### ENTRIES SHOWN
________________________

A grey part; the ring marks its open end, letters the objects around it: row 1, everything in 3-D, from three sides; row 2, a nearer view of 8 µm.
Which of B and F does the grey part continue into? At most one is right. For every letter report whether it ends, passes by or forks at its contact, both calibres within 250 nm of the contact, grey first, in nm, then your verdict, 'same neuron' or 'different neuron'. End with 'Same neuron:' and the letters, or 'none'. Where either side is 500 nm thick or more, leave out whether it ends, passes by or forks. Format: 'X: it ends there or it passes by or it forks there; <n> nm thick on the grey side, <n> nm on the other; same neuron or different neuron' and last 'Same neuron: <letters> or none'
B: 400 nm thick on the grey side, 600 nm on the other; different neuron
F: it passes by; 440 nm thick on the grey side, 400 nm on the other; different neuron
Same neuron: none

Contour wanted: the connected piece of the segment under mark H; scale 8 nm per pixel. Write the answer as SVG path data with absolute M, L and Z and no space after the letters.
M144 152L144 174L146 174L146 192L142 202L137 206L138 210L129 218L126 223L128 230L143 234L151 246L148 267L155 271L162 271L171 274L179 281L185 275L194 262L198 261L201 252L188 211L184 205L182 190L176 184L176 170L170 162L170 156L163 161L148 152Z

________________________

### WORK ITEM
Reproduce the material above exactly; please quote every line of it.

### ANSWER BELOW
A grey part; the ring marks its open end, letters the objects around it: row 1, everything in 3-D, from three sides; row 2, a nearer view of 8 µm.
Which of B and F does the grey part continue into? At most one is right. For every letter report whether it ends, passes by or forks at its contact, both calibres within 250 nm of the contact, grey first, in nm, then your verdict, 'same neuron' or 'different neuron'. End with 'Same neuron:' and the letters, or 'none'. Where either side is 500 nm thick or more, leave out whether it ends, passes by or forks. Format: 'X: it ends there or it passes by or it forks there; <n> nm thick on the grey side, <n> nm on the other; same neuron or different neuron' and last 'Same neuron: <letters> or none'
B: 400 nm thick on the grey side, 600 nm on the other; different neuron
F: it passes by; 440 nm thick on the grey side, 400 nm on the other; different neuron
Same neuron: none

Contour wanted: the connected piece of the segment under mark H; scale 8 nm per pixel. Write the answer as SVG path data with absolute M, L and Z and no space after the letters.
M144 152L144 174L146 174L146 192L142 202L137 206L138 210L129 218L126 223L128 230L143 234L151 246L148 267L155 271L162 271L171 274L179 281L185 275L194 262L198 261L201 252L188 211L184 205L182 190L176 184L176 170L170 162L170 156L163 161L148 152Z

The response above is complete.